COSA FARE:
(a) Per favore rispondi a queste domande sul brano della Summa Teologica sulla conoscenza di sé dell'anima:
(i) Secondo S. Agostino, per quale motivo la mente conosce se stessa per se stessa?
(ii) In quale genere concordano l'angelo e l'anima?
(iii) Secondo Aristotele, che cosa accade all'intelletto nelle realtà prive di materia?
(b) Prosegui il brano della Summa Teologica sulla conoscenza di sé dell'anima, a partire dalla frase che segue l'ultima riportata.

ESTRATTO FORNITO:
○ ○ ○ ○ ○ ○ ○

Summa Teologica - I |
Supra, q. 14, a. 2, ad 3; C. G., II, c. 75; III, c. 46; De Verit., q. 8, a. 6; q. 10, a. 8; De anima, a. 16, ad 8; In 2 De anima, lect. 6; 3, lect. 9
Pare che l'anima intellettiva conosca se stessa mediante la propria essenza.
1. S. Agostino [ De Trin. 9,3 ] insegna che « la mente conosce se stessa per se stessa, poiché è immateriale ».
2. L'angelo e l'anima concordano nel genere della sostanza intellettiva.
Ma l'angelo conosce se stesso mediante la propria essenza.
Quindi anche l'anima.
3. Come scrive Aristotele [ De anima 3,4 ], « nelle realtà prive di materia l'intelletto si identifica con l'oggetto conosciuto ».
Ma la mente umana è priva di materia, non essendo essa l'atto di un corpo, come si è visto [ q. 76, a. 1 ].

○ ○ ○ ○ ○ ○ ○

Voci della raccolta
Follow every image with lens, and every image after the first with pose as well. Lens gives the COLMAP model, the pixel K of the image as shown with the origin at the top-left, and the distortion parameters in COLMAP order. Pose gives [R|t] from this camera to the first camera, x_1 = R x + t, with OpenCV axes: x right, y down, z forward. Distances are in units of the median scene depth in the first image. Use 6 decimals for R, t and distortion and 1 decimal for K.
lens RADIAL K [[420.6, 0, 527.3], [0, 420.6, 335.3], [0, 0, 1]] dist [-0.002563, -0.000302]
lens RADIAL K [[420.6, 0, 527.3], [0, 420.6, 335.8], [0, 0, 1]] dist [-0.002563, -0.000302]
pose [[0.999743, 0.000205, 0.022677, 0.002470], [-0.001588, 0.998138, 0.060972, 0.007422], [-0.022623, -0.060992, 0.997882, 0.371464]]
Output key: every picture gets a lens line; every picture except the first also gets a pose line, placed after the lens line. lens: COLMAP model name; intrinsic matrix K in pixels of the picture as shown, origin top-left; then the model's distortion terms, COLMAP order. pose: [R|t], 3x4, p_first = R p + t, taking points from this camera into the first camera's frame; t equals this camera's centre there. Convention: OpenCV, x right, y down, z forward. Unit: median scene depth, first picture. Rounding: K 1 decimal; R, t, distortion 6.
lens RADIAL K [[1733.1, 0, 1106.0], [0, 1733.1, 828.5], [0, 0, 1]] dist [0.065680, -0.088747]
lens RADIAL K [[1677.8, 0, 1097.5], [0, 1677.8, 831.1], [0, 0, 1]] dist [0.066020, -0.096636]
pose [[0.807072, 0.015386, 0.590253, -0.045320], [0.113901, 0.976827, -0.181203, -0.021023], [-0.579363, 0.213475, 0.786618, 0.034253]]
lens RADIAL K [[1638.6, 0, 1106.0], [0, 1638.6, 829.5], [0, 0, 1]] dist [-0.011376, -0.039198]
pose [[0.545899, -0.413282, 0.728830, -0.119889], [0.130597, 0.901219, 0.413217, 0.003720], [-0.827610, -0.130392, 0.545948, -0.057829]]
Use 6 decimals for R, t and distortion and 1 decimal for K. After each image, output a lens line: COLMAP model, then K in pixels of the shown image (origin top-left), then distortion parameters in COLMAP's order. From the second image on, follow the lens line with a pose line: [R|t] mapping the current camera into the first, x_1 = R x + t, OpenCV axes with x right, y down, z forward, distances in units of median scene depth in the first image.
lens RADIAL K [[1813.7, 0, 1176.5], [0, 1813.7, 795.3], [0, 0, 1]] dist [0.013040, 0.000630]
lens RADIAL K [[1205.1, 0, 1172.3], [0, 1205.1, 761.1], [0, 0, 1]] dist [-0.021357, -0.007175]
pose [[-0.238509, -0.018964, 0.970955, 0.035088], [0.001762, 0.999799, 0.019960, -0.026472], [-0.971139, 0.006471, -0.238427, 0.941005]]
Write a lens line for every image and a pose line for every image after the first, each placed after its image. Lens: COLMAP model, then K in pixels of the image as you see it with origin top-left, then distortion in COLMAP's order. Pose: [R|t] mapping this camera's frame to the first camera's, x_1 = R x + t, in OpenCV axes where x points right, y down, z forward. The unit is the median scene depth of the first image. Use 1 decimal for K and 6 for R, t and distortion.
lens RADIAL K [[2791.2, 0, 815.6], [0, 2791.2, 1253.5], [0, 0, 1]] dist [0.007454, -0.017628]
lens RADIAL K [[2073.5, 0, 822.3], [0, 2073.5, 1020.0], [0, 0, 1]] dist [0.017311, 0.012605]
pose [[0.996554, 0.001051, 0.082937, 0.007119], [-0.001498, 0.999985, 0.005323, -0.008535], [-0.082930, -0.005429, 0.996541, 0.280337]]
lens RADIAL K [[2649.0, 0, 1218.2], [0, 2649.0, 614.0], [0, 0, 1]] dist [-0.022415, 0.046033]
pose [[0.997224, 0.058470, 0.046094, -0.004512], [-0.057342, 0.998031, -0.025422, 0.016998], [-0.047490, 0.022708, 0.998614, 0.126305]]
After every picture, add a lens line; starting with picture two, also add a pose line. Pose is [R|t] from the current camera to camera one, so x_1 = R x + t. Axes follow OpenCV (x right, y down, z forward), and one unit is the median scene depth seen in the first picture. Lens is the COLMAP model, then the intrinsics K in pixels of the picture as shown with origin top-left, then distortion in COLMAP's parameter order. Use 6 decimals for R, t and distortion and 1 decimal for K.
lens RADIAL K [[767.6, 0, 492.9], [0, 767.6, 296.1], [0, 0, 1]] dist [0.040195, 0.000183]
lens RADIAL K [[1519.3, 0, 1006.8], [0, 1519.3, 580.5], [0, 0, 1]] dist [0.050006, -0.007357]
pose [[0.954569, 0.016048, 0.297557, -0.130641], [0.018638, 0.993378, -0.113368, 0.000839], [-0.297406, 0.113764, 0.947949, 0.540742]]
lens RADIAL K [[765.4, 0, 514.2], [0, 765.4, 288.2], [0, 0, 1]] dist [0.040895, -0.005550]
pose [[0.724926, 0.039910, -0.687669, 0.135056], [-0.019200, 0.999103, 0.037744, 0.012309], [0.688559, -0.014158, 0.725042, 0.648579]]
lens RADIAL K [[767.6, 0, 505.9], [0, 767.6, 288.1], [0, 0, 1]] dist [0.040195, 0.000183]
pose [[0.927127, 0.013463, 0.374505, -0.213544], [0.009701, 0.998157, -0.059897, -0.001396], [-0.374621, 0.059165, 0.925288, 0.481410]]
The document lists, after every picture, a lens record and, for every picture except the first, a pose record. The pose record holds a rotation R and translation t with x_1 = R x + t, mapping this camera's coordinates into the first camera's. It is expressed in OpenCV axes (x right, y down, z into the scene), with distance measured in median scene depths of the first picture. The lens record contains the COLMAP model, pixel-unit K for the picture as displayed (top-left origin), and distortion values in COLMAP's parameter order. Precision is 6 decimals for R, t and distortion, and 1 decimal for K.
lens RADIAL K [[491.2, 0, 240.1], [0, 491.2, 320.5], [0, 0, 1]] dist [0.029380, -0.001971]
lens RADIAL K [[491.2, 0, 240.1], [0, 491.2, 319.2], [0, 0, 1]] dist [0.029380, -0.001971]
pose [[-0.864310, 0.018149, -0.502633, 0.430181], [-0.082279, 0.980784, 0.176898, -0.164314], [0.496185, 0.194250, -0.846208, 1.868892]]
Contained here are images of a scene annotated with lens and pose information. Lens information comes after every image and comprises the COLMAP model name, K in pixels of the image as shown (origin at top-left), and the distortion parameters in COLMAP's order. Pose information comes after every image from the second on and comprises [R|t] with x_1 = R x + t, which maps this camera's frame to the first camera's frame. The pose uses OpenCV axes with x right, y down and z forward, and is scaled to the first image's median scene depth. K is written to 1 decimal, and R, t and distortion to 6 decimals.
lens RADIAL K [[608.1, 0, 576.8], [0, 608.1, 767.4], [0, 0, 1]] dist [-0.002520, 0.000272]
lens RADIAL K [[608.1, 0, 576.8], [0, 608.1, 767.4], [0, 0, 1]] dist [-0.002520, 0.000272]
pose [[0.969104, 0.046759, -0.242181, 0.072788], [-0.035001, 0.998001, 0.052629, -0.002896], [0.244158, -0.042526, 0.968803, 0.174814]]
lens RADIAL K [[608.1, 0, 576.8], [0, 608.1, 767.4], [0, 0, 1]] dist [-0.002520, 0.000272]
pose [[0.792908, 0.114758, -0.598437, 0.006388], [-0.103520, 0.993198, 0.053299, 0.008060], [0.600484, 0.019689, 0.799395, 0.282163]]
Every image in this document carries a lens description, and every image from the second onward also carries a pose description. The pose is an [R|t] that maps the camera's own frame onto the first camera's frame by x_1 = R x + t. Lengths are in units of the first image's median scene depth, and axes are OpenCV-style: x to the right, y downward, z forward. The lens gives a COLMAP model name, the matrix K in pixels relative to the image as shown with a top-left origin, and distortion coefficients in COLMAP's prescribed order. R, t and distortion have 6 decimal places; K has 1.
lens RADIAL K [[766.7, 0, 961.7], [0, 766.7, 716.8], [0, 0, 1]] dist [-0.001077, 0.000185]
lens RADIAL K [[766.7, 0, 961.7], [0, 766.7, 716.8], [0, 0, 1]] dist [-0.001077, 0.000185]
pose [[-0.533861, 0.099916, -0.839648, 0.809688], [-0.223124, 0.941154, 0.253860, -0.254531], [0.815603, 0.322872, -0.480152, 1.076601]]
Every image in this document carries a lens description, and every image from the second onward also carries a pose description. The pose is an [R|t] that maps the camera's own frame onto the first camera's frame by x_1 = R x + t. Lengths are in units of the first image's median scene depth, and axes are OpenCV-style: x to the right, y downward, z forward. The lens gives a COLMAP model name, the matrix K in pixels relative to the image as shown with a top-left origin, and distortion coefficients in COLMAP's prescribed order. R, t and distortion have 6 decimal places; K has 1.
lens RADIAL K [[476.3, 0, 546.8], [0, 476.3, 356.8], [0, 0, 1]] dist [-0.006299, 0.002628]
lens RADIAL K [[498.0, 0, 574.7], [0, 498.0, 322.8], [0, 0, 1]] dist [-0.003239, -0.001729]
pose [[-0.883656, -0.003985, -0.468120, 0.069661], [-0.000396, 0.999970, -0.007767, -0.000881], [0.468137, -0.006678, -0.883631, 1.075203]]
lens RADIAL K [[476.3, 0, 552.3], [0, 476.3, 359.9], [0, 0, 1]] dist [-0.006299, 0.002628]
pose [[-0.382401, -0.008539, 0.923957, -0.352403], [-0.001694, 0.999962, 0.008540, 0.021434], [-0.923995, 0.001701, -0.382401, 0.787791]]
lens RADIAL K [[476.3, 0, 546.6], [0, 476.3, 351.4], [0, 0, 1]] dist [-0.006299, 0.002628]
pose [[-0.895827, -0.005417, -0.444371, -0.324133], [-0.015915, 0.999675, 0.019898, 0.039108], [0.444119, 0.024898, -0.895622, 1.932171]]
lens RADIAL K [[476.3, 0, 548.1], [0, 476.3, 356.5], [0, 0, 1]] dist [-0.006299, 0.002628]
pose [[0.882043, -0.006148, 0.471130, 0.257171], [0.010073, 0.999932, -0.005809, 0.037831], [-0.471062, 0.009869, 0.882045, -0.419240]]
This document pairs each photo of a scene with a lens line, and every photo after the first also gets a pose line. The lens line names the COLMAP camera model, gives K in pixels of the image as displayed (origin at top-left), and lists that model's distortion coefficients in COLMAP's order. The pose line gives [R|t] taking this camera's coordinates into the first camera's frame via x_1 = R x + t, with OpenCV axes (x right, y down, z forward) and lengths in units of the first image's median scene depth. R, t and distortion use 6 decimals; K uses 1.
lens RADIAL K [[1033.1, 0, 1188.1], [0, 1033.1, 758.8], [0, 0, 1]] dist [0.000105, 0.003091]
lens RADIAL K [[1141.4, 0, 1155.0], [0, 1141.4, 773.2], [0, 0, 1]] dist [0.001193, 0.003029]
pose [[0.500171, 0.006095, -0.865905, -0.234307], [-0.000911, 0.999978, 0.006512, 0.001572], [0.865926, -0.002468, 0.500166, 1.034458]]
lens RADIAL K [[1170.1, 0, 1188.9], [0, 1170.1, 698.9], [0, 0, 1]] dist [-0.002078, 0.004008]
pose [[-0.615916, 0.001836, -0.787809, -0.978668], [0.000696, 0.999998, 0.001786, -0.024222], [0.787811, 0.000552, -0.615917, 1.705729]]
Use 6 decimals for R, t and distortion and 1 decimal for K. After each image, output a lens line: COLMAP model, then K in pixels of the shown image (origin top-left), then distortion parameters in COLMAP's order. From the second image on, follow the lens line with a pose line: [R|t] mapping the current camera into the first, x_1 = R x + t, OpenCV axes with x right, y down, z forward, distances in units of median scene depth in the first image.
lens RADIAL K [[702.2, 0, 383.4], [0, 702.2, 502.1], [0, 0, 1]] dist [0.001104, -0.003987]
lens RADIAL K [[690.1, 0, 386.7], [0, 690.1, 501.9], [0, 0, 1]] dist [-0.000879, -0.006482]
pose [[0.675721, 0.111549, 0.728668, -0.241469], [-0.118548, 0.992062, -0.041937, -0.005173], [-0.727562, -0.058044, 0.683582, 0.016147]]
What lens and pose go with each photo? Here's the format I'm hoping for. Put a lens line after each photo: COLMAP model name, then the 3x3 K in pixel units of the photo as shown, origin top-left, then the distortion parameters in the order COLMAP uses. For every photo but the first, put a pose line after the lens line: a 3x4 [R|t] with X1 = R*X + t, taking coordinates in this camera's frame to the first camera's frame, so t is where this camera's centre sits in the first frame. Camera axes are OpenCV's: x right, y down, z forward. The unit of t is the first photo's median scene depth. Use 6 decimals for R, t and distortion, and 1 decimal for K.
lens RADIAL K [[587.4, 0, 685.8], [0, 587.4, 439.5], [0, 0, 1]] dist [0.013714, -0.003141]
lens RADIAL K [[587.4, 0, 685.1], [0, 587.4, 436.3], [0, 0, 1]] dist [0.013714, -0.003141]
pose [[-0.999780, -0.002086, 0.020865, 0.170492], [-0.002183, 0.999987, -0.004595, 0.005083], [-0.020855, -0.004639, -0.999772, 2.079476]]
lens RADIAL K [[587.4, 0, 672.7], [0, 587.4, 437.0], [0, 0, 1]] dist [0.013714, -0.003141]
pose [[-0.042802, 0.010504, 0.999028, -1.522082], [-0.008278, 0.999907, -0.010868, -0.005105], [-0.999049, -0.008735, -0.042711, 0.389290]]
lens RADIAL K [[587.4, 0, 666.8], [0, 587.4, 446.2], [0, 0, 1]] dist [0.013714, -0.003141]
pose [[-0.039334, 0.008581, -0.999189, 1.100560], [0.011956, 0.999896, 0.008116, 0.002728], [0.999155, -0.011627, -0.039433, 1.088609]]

○ ○ ○ ○ ○ ○ ○

RISPOSTE AI COMPITI:
(a)
(i) Perché è immateriale.
(ii) Nel genere della sostanza intellettiva.
(iii) L'intelletto si identifica con l'oggetto conosciuto.

(b)
Quindi nella mente umana si identificano il soggetto e l'oggetto dell'intellezione.
Quindi essa conosce se stessa mediante la propria essenza.
Aristotele [ De anima 3,4 ] insegna che « l'intelletto conosce se stesso come conosce le altre cose ».
Ora, queste le conosce non mediante la propria essenza, bensì mediante le loro immagini.
Quindi non conosce se stesso mediante la propria essenza.
Ogni cosa, dice il Filosofo [ Met. 9,9 ], è conoscibile in quanto è in atto, non in quanto è in potenza: ogni cosa infatti partecipa l'essere e la verità, che formano l'oggetto della conoscenza, in proporzione della propria attualità.
E ciò risulta chiaramente nel mondo sensibile: la vista infatti non percepisce un oggetto che è potenzialmente colorato, ma soltanto ciò che è colorato in maniera attuale.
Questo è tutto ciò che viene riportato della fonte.